The Flash was received quite well when it first appeared in 1990, but the cost of each show combined with a lack of audience share must have made a second season a tough decision for CBS. The lack of audience was partly owed to the weird time slot the show was given at 8:30 p.m. This later moved to 9 p.m. which really didn’t help matters. The show’s producers wanted to avoid competing with The Simpsons and The Cosby Show, but this thinking may have unintentionally put The Flash in an unwinnable race.

Outside the U.S., the show was later distributed via Sky TV in the UK, but most non-U.S. viewers probably saw the show via VHS tape where several episodes were combined into three straight-to-tape movies.

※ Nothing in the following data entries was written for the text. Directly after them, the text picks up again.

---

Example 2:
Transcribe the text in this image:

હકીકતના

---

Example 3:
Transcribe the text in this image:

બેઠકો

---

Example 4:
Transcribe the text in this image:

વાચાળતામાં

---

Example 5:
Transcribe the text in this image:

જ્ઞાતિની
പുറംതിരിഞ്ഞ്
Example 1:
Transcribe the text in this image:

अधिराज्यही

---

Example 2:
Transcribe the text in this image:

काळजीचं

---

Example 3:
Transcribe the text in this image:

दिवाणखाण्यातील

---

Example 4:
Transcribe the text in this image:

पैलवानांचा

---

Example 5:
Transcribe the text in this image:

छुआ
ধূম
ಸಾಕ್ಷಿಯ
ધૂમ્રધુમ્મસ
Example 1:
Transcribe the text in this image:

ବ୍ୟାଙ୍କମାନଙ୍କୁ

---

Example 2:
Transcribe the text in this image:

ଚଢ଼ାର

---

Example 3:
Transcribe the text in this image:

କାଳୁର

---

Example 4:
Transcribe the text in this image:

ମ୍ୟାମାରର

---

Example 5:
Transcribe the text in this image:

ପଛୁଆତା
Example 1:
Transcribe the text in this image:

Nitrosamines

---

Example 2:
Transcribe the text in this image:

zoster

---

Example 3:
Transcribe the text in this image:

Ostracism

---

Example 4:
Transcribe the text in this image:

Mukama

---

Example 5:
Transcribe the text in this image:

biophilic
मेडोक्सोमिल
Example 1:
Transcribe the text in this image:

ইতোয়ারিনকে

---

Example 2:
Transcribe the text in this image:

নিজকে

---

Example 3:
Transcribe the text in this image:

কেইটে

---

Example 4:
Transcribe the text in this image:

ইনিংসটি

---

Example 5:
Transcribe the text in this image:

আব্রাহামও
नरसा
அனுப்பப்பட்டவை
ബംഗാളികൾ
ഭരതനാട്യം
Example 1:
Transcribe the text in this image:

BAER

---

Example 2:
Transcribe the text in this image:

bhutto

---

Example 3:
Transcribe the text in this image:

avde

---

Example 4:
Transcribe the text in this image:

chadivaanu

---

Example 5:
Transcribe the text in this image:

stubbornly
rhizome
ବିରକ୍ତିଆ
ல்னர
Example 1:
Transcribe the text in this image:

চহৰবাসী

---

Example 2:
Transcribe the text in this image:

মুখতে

Flash suit Justice League of America

It bears mentioning that The Flash would attempt to come to the small screen one more time in a live action Justice League pilot prior to his successful return in the current CW series. You can see how terrible this would have been below.

News Flash Update

It was brought to my attention after publishing this article, that there were a few inside facts I missed mentioning connecting the 1990 version of The Flash to the current 2014-2015 CW one. Michael messaged me to point out a few facts and I think they bear mentioning here:

  1. John Wesley Shipp who played The Flash in 1990 actually plays Barry Allen’s dad in the current TV Show. I think this is simply awesome casting.
  2. Amanda Pays who played Tina McGee in the 1990 show has reprised her role as the good doctor for at least four episodes so far according to IMDB.
  3. And, of course, Mark Hamill actually returned as The Trickster in the current series for two episodes. You’ve got to love that kind of Fan service.